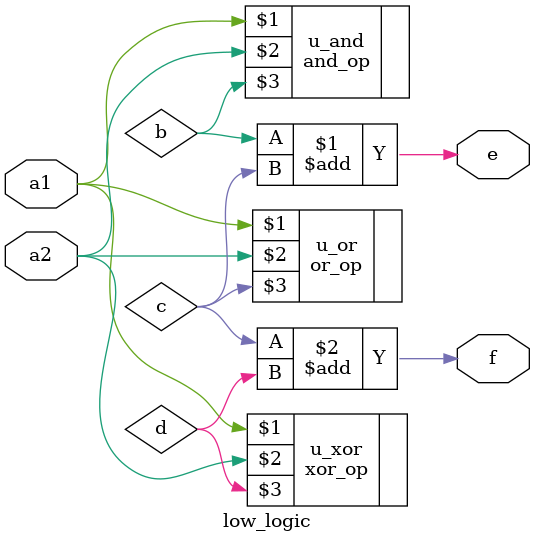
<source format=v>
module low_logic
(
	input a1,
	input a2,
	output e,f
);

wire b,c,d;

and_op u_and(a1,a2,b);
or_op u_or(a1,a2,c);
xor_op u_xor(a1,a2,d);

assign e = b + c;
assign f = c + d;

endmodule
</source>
---
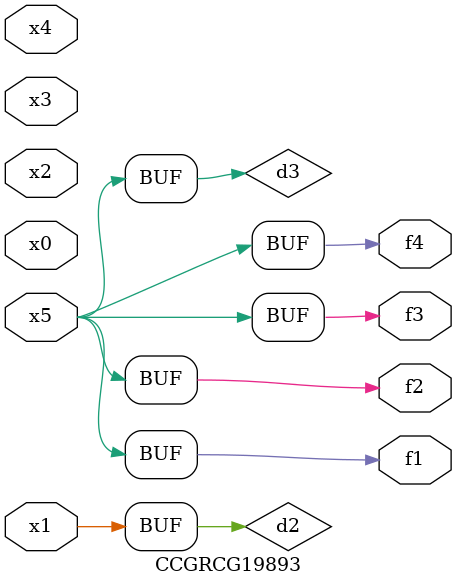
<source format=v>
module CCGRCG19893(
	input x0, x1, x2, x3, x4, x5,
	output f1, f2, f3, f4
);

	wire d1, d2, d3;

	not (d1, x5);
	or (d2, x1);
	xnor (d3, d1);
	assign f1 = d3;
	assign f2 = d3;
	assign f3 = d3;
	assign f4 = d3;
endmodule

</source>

Goal of the exercise.
Look through the listing above and copy each line where the string "assign" occurs.

Result.
assign e = b + c;
assign f = c + d;
	assign f1 = d3;
	assign f2 = d3;
	assign f3 = d3;
	assign f4 = d3;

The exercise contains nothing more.